Trend Started in Zurich

Although Chicago is credited with starting the animals-as-public-art craze, installing 300 cows on parade in 1999 as a tribute to the town's gritty history as a meat-packing capital, the trend actually got its start in Switzerland a year earlier, when cows appeared on the streets of Zurich. Ever since, cities have been experimenting with animals that wink: In New Orleans, it was giant fish; Cincinnati did pigs. New York did cows; Toronto, moose; Santa Fe, horses; and Cincinnati, hogs. Miami Beach, perhaps the most self-amused, did 8-foot fiberglass pink flamingos.
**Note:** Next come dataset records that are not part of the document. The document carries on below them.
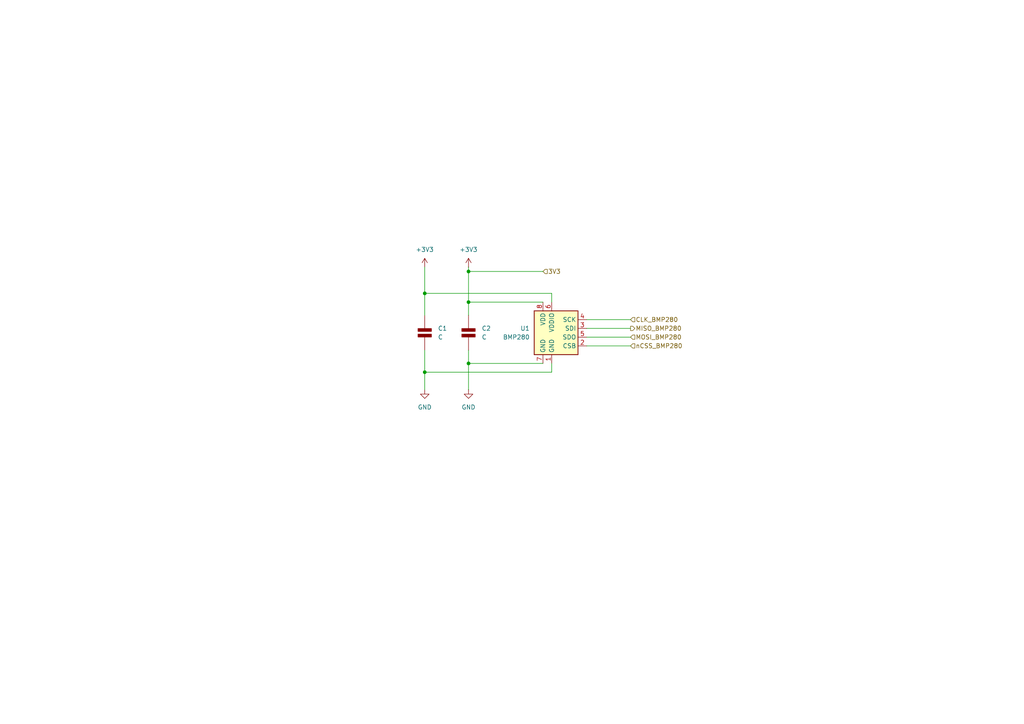
<source format=kicad_sch>
(kicad_sch
	(version 20250114)
	(generator "eeschema")
	(generator_version "9.0")
	(uuid "f2e13f3c-6c3a-4f18-bccf-06299cabbac0")
	(paper "A4")
	
	(junction
		(at 135.89 87.63)
		(diameter 0)
		(color 0 0 0 0)
		(uuid "13ceae78-3c4a-45ad-896c-c9babd48029e")
	)
	(junction
		(at 135.89 105.41)
		(diameter 0)
		(color 0 0 0 0)
		(uuid "13d54eb1-96b0-49d6-9e39-b124304f1fbe")
	)
	(junction
		(at 123.19 107.95)
		(diameter 0)
		(color 0 0 0 0)
		(uuid "79cdda4f-06b0-4bb0-b415-b9ca64bd5bee")
	)
	(junction
		(at 123.19 85.09)
		(diameter 0)
		(color 0 0 0 0)
		(uuid "88b58f98-95ff-42a3-8985-567b5d945af9")
	)
	(junction
		(at 135.89 78.74)
		(diameter 0)
		(color 0 0 0 0)
		(uuid "df8fffe3-13c5-457a-b6b8-d6b4802eeda9")
	)
	(wire
		(pts
			(xy 135.89 78.74) (xy 157.48 78.74)
		)
		(stroke
			(width 0)
			(type default)
		)
		(uuid "1905f367-e6e4-4b69-8c76-a5e1bfb34460")
	)
	(wire
		(pts
			(xy 123.19 107.95) (xy 123.19 113.03)
		)
		(stroke
			(width 0)
			(type default)
		)
		(uuid "23d2b2a2-b2ed-4881-abc3-7a274e9966da")
	)
	(wire
		(pts
			(xy 123.19 85.09) (xy 160.02 85.09)
		)
		(stroke
			(width 0)
			(type default)
		)
		(uuid "3fbb87d9-4954-4c50-a7e1-7dea71da435d")
	)
	(wire
		(pts
			(xy 135.89 77.47) (xy 135.89 78.74)
		)
		(stroke
			(width 0)
			(type default)
		)
		(uuid "451bacc5-3b79-4c3b-b626-2086036f988c")
	)
	(wire
		(pts
			(xy 160.02 87.63) (xy 160.02 85.09)
		)
		(stroke
			(width 0)
			(type default)
		)
		(uuid "4961ecfa-8694-4979-9f47-70f027bab9b7")
	)
	(wire
		(pts
			(xy 135.89 105.41) (xy 135.89 113.03)
		)
		(stroke
			(width 0)
			(type default)
		)
		(uuid "54866f7f-440d-4ef8-b7dc-5bbfb69f6271")
	)
	(wire
		(pts
			(xy 123.19 77.47) (xy 123.19 85.09)
		)
		(stroke
			(width 0)
			(type default)
		)
		(uuid "7c02ae0b-7d7d-42d9-815f-68f2a9ff151c")
	)
	(wire
		(pts
			(xy 170.18 92.71) (xy 182.88 92.71)
		)
		(stroke
			(width 0)
			(type default)
		)
		(uuid "822071b0-1e8c-4a84-8e89-693d4498a93a")
	)
	(wire
		(pts
			(xy 170.18 95.25) (xy 182.88 95.25)
		)
		(stroke
			(width 0)
			(type default)
		)
		(uuid "8ca7db80-bb73-4c50-a6ec-5af7da4c3478")
	)
	(wire
		(pts
			(xy 123.19 101.6) (xy 123.19 107.95)
		)
		(stroke
			(width 0)
			(type default)
		)
		(uuid "a5291e44-12e9-433d-8cb6-58638cee8995")
	)
	(wire
		(pts
			(xy 135.89 87.63) (xy 135.89 91.44)
		)
		(stroke
			(width 0)
			(type default)
		)
		(uuid "aa8a9500-d59a-47f9-b263-b0c4182162d9")
	)
	(wire
		(pts
			(xy 135.89 78.74) (xy 135.89 87.63)
		)
		(stroke
			(width 0)
			(type default)
		)
		(uuid "b4122a62-9d2a-47b1-828c-43192d347bbc")
	)
	(wire
		(pts
			(xy 157.48 105.41) (xy 135.89 105.41)
		)
		(stroke
			(width 0)
			(type default)
		)
		(uuid "ba378c5d-7c1e-4674-9e54-1767025f4b4e")
	)
	(wire
		(pts
			(xy 135.89 101.6) (xy 135.89 105.41)
		)
		(stroke
			(width 0)
			(type default)
		)
		(uuid "bddb7e0a-7862-40e0-8b6e-8fd3cce4b267")
	)
	(wire
		(pts
			(xy 157.48 87.63) (xy 135.89 87.63)
		)
		(stroke
			(width 0)
			(type default)
		)
		(uuid "c9fa342e-69cb-4b21-ad9a-3f1791ffc837")
	)
	(wire
		(pts
			(xy 170.18 97.79) (xy 182.88 97.79)
		)
		(stroke
			(width 0)
			(type default)
		)
		(uuid "df9790d7-ca04-49fc-bdb8-7085d06ee4ac")
	)
	(wire
		(pts
			(xy 160.02 107.95) (xy 123.19 107.95)
		)
		(stroke
			(width 0)
			(type default)
		)
		(uuid "eccaa703-b93b-447e-bfc3-d368326d1b64")
	)
	(wire
		(pts
			(xy 123.19 85.09) (xy 123.19 91.44)
		)
		(stroke
			(width 0)
			(type default)
		)
		(uuid "ee3721b0-45d2-4889-a71c-7c6aca9467db")
	)
	(wire
		(pts
			(xy 170.18 100.33) (xy 182.88 100.33)
		)
		(stroke
			(width 0)
			(type default)
		)
		(uuid "ef459fb6-e579-4f11-bb28-777d1dbd93c1")
	)
	(wire
		(pts
			(xy 160.02 105.41) (xy 160.02 107.95)
		)
		(stroke
			(width 0)
			(type default)
		)
		(uuid "f20fcdf7-4adb-49a6-83a8-d38f56e663aa")
	)
	(hierarchical_label "nCSS_BMP280"
		(shape input)
		(at 182.88 100.33 0)
		(effects
			(font
				(size 1.27 1.27)
			)
			(justify left)
		)
		(uuid "8808e6ed-7ac3-466e-9f10-3b5340369569")
	)
	(hierarchical_label "MOSI_BMP280"
		(shape input)
		(at 182.88 97.79 0)
		(effects
			(font
				(size 1.27 1.27)
			)
			(justify left)
		)
		(uuid "9ebd291f-a56b-4a36-8d44-dfefbafbbba5")
	)
	(hierarchical_label "3V3"
		(shape input)
		(at 157.48 78.74 0)
		(effects
			(font
				(size 1.27 1.27)
			)
			(justify left)
		)
		(uuid "c7378b6a-1c4f-4d17-9e5b-2b6aa814c734")
	)
	(hierarchical_label "MISO_BMP280"
		(shape output)
		(at 182.88 95.25 0)
		(effects
			(font
				(size 1.27 1.27)
			)
			(justify left)
		)
		(uuid "d942342c-41fc-453a-9a07-1d991219ac49")
	)
	(hierarchical_label "CLK_BMP280"
		(shape input)
		(at 182.88 92.71 0)
		(effects
			(font
				(size 1.27 1.27)
			)
			(justify left)
		)
		(uuid "dc6c2547-5de2-4741-9051-593460c88a16")
	)
	(symbol
		(lib_id "PCM_Elektuur:C")
		(at 123.19 96.52 0)
		(unit 1)
		(exclude_from_sim no)
		(in_bom yes)
		(on_board yes)
		(dnp no)
		(fields_autoplaced yes)
		(uuid "140d7fe3-1733-4afc-8c68-801f77595792")
		(property "Reference" "C1"
			(at 127 95.2499 0)
			(effects
				(font
					(size 1.27 1.27)
				)
				(justify left)
			)
		)
		(property "Value" "C"
			(at 127 97.7899 0)
			(effects
				(font
					(size 1.27 1.27)
				)
				(justify left)
			)
		)
		(property "Footprint" ""
			(at 123.19 96.52 0)
			(effects
				(font
					(size 1.27 1.27)
				)
				(hide yes)
			)
		)
		(property "Datasheet" ""
			(at 123.19 96.52 0)
			(effects
				(font
					(size 1.27 1.27)
				)
				(hide yes)
			)
		)
		(property "Description" "capacitor, non-polarized/bipolar"
			(at 123.19 96.52 0)
			(effects
				(font
					(size 1.27 1.27)
				)
				(hide yes)
			)
		)
		(property "Indicator" "+"
			(at 121.92 93.345 0)
			(do_not_autoplace yes)
			(effects
				(font
					(size 1.27 1.27)
				)
				(hide yes)
			)
		)
		(property "Rating" "V"
			(at 122.555 99.695 0)
			(effects
				(font
					(size 1.27 1.27)
				)
				(justify right)
				(hide yes)
			)
		)
		(pin "1"
			(uuid "711477a7-a186-4237-9759-0f41cc6c3c52")
		)
		(pin "2"
			(uuid "2162e3e6-18be-4051-9fe3-915d3f264967")
		)
		(instances
			(project "IMU_V100"
				(path "/b6a8d14b-6e32-4628-bf0c-2046877d1cfa/205555cc-3b86-4915-975e-3a7e3eed6661/33aef508-2230-418a-a3ff-3a2fec798c19"
					(reference "C1")
					(unit 1)
				)
			)
		)
	)
	(symbol
		(lib_id "power:+3V3")
		(at 135.89 77.47 0)
		(unit 1)
		(exclude_from_sim no)
		(in_bom yes)
		(on_board yes)
		(dnp no)
		(fields_autoplaced yes)
		(uuid "224c0921-1f84-4131-b585-216c72b30cd8")
		(property "Reference" "#PWR03"
			(at 135.89 81.28 0)
			(effects
				(font
					(size 1.27 1.27)
				)
				(hide yes)
			)
		)
		(property "Value" "+3V3"
			(at 135.89 72.39 0)
			(effects
				(font
					(size 1.27 1.27)
				)
			)
		)
		(property "Footprint" ""
			(at 135.89 77.47 0)
			(effects
				(font
					(size 1.27 1.27)
				)
				(hide yes)
			)
		)
		(property "Datasheet" ""
			(at 135.89 77.47 0)
			(effects
				(font
					(size 1.27 1.27)
				)
				(hide yes)
			)
		)
		(property "Description" "Power symbol creates a global label with name \"+3V3\""
			(at 135.89 77.47 0)
			(effects
				(font
					(size 1.27 1.27)
				)
				(hide yes)
			)
		)
		(pin "1"
			(uuid "512973ce-5e3b-4d45-9b94-b511a10385b7")
		)
		(instances
			(project "IMU_V100"
				(path "/b6a8d14b-6e32-4628-bf0c-2046877d1cfa/205555cc-3b86-4915-975e-3a7e3eed6661/33aef508-2230-418a-a3ff-3a2fec798c19"
					(reference "#PWR03")
					(unit 1)
				)
			)
		)
	)
	(symbol
		(lib_id "power:GND")
		(at 135.89 113.03 0)
		(unit 1)
		(exclude_from_sim no)
		(in_bom yes)
		(on_board yes)
		(dnp no)
		(fields_autoplaced yes)
		(uuid "50528625-5afb-4591-b682-c9f072a2e084")
		(property "Reference" "#PWR04"
			(at 135.89 119.38 0)
			(effects
				(font
					(size 1.27 1.27)
				)
				(hide yes)
			)
		)
		(property "Value" "GND"
			(at 135.89 118.11 0)
			(effects
				(font
					(size 1.27 1.27)
				)
			)
		)
		(property "Footprint" ""
			(at 135.89 113.03 0)
			(effects
				(font
					(size 1.27 1.27)
				)
				(hide yes)
			)
		)
		(property "Datasheet" ""
			(at 135.89 113.03 0)
			(effects
				(font
					(size 1.27 1.27)
				)
				(hide yes)
			)
		)
		(property "Description" "Power symbol creates a global label with name \"GND\" , ground"
			(at 135.89 113.03 0)
			(effects
				(font
					(size 1.27 1.27)
				)
				(hide yes)
			)
		)
		(pin "1"
			(uuid "6418f892-8a80-4d35-a77b-08bd20721174")
		)
		(instances
			(project "IMU_V100"
				(path "/b6a8d14b-6e32-4628-bf0c-2046877d1cfa/205555cc-3b86-4915-975e-3a7e3eed6661/33aef508-2230-418a-a3ff-3a2fec798c19"
					(reference "#PWR04")
					(unit 1)
				)
			)
		)
	)
	(symbol
		(lib_id "power:+3V3")
		(at 123.19 77.47 0)
		(unit 1)
		(exclude_from_sim no)
		(in_bom yes)
		(on_board yes)
		(dnp no)
		(fields_autoplaced yes)
		(uuid "64173185-eba7-4d2b-974b-b362414ac4d6")
		(property "Reference" "#PWR01"
			(at 123.19 81.28 0)
			(effects
				(font
					(size 1.27 1.27)
				)
				(hide yes)
			)
		)
		(property "Value" "+3V3"
			(at 123.19 72.39 0)
			(effects
				(font
					(size 1.27 1.27)
				)
			)
		)
		(property "Footprint" ""
			(at 123.19 77.47 0)
			(effects
				(font
					(size 1.27 1.27)
				)
				(hide yes)
			)
		)
		(property "Datasheet" ""
			(at 123.19 77.47 0)
			(effects
				(font
					(size 1.27 1.27)
				)
				(hide yes)
			)
		)
		(property "Description" "Power symbol creates a global label with name \"+3V3\""
			(at 123.19 77.47 0)
			(effects
				(font
					(size 1.27 1.27)
				)
				(hide yes)
			)
		)
		(pin "1"
			(uuid "c75b9877-47ae-4d56-825b-4562683dd004")
		)
		(instances
			(project "IMU_V100"
				(path "/b6a8d14b-6e32-4628-bf0c-2046877d1cfa/205555cc-3b86-4915-975e-3a7e3eed6661/33aef508-2230-418a-a3ff-3a2fec798c19"
					(reference "#PWR01")
					(unit 1)
				)
			)
		)
	)
	(symbol
		(lib_id "Sensor_Pressure:BMP280")
		(at 160.02 97.79 0)
		(mirror y)
		(unit 1)
		(exclude_from_sim no)
		(in_bom yes)
		(on_board yes)
		(dnp no)
		(uuid "931dae28-855e-42c0-94da-22dd55c4a4da")
		(property "Reference" "U1"
			(at 153.67 95.2499 0)
			(effects
				(font
					(size 1.27 1.27)
				)
				(justify left)
			)
		)
		(property "Value" "BMP280"
			(at 153.67 97.7899 0)
			(effects
				(font
					(size 1.27 1.27)
				)
				(justify left)
			)
		)
		(property "Footprint" "Package_LGA:Bosch_LGA-8_2x2.5mm_P0.65mm_ClockwisePinNumbering"
			(at 160.02 115.57 0)
			(effects
				(font
					(size 1.27 1.27)
				)
				(hide yes)
			)
		)
		(property "Datasheet" "https://ae-bst.resource.bosch.com/media/_tech/media/datasheets/BST-BMP280-DS001.pdf"
			(at 160.02 97.79 0)
			(effects
				(font
					(size 1.27 1.27)
				)
				(hide yes)
			)
		)
		(property "Description" "Absolute Barometric Pressure Sensor, LGA-8"
			(at 160.02 97.79 0)
			(effects
				(font
					(size 1.27 1.27)
				)
				(hide yes)
			)
		)
		(pin "4"
			(uuid "f47913e9-3ee8-49cf-a361-242167b8b922")
		)
		(pin "5"
			(uuid "ce29fa57-f1b6-41f3-97ac-2bbb8bd73058")
		)
		(pin "7"
			(uuid "b8f0bd1c-8caa-471d-bebe-4095aa9d00c4")
		)
		(pin "2"
			(uuid "6faaf195-9ef9-44ae-a73e-6c9b03acde7c")
		)
		(pin "1"
			(uuid "2bab329c-913d-441e-b0f6-6419c6a84c6f")
		)
		(pin "3"
			(uuid "9e2db631-3818-4053-9eaf-75a0c63b7acb")
		)
		(pin "6"
			(uuid "6359f0bc-c16f-4dcd-a0fe-8000f4d65716")
		)
		(pin "8"
			(uuid "50d9e292-43fe-4316-9463-6a41958ed6a7")
		)
		(instances
			(project "IMU_V100"
				(path "/b6a8d14b-6e32-4628-bf0c-2046877d1cfa/205555cc-3b86-4915-975e-3a7e3eed6661/33aef508-2230-418a-a3ff-3a2fec798c19"
					(reference "U1")
					(unit 1)
				)
			)
		)
	)
	(symbol
		(lib_id "power:GND")
		(at 123.19 113.03 0)
		(unit 1)
		(exclude_from_sim no)
		(in_bom yes)
		(on_board yes)
		(dnp no)
		(fields_autoplaced yes)
		(uuid "fb4865a0-3e0a-4471-9937-afdac8703819")
		(property "Reference" "#PWR02"
			(at 123.19 119.38 0)
			(effects
				(font
					(size 1.27 1.27)
				)
				(hide yes)
			)
		)
		(property "Value" "GND"
			(at 123.19 118.11 0)
			(effects
				(font
					(size 1.27 1.27)
				)
			)
		)
		(property "Footprint" ""
			(at 123.19 113.03 0)
			(effects
				(font
					(size 1.27 1.27)
				)
				(hide yes)
			)
		)
		(property "Datasheet" ""
			(at 123.19 113.03 0)
			(effects
				(font
					(size 1.27 1.27)
				)
				(hide yes)
			)
		)
		(property "Description" "Power symbol creates a global label with name \"GND\" , ground"
			(at 123.19 113.03 0)
			(effects
				(font
					(size 1.27 1.27)
				)
				(hide yes)
			)
		)
		(pin "1"
			(uuid "0ca29a2a-4b60-4404-a836-fe7adf739277")
		)
		(instances
			(project "IMU_V100"
				(path "/b6a8d14b-6e32-4628-bf0c-2046877d1cfa/205555cc-3b86-4915-975e-3a7e3eed6661/33aef508-2230-418a-a3ff-3a2fec798c19"
					(reference "#PWR02")
					(unit 1)
				)
			)
		)
	)
	(symbol
		(lib_id "PCM_Elektuur:C")
		(at 135.89 96.52 0)
		(unit 1)
		(exclude_from_sim no)
		(in_bom yes)
		(on_board yes)
		(dnp no)
		(fields_autoplaced yes)
		(uuid "fe131bd0-5eb7-4114-9c25-f5a389cb44be")
		(property "Reference" "C2"
			(at 139.7 95.2499 0)
			(effects
				(font
					(size 1.27 1.27)
				)
				(justify left)
			)
		)
		(property "Value" "C"
			(at 139.7 97.7899 0)
			(effects
				(font
					(size 1.27 1.27)
				)
				(justify left)
			)
		)
		(property "Footprint" ""
			(at 135.89 96.52 0)
			(effects
				(font
					(size 1.27 1.27)
				)
				(hide yes)
			)
		)
		(property "Datasheet" ""
			(at 135.89 96.52 0)
			(effects
				(font
					(size 1.27 1.27)
				)
				(hide yes)
			)
		)
		(property "Description" "capacitor, non-polarized/bipolar"
			(at 135.89 96.52 0)
			(effects
				(font
					(size 1.27 1.27)
				)
				(hide yes)
			)
		)
		(property "Indicator" "+"
			(at 134.62 93.345 0)
			(do_not_autoplace yes)
			(effects
				(font
					(size 1.27 1.27)
				)
				(hide yes)
			)
		)
		(property "Rating" "V"
			(at 135.255 99.695 0)
			(effects
				(font
					(size 1.27 1.27)
				)
				(justify right)
				(hide yes)
			)
		)
		(pin "1"
			(uuid "14704ea0-a022-43cb-9fe4-3b0c78ce33c1")
		)
		(pin "2"
			(uuid "322a0f28-c77a-489c-ba1d-5711838410af")
		)
		(instances
			(project "IMU_V100"
				(path "/b6a8d14b-6e32-4628-bf0c-2046877d1cfa/205555cc-3b86-4915-975e-3a7e3eed6661/33aef508-2230-418a-a3ff-3a2fec798c19"
					(reference "C2")
					(unit 1)
				)
			)
		)
	)
)

</source>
Los Angeles, naturally, did angels.

In most cities, the installations went off without a hitch, but this is Washington, where anything worth doing is worth having political squabbles over.

First, the Green Party protested that the nation has more than two parties. The Greens pointed out that in the last presidential election, Ralph Nader, a Green, took 6% of the vote in heavily Democratic Washington, D.C., while George W. Bush, a Republican, got 9%. Party officials wanted the D.C. Commission on the Arts and Humanities to decorate the streets with 100 sunflowers--their party emblem. A judge ruled that the animals were not political speech but art. Case dismissed.

(In fact, the commission considered other animals before settling on the party animals. There was some discussion of pandas--the National Zoo's top draw--and someone suggested squirrels, although as the Daily Oklahoman commented, "That was wisely rejected. When you think of squirrels, you think of nuts, and then you think of Congress.")

PETA sued the commission for rejecting its designs: a shackled circus elephant with a tear running down its face and a bull hook in its side. Hiring New Yorker magazine artist Harry Bliss, PETA designed an elephant to represent the "miserable, deprived, and broken animals used in circuses ... forced to perform uncomfortable, confusing, and often painful acts over and over again under the threat of thrashings with a bull hook." The commission rejected the design because it had a political message, even though other animals--like the "Time for Heroes" elephant clearly had something to say.

"This is discrimination based on message," said Arthur Spitzer, the ACLU lawyer handling the case for PETA. Public art, he said, "is not a forum for just happy speech."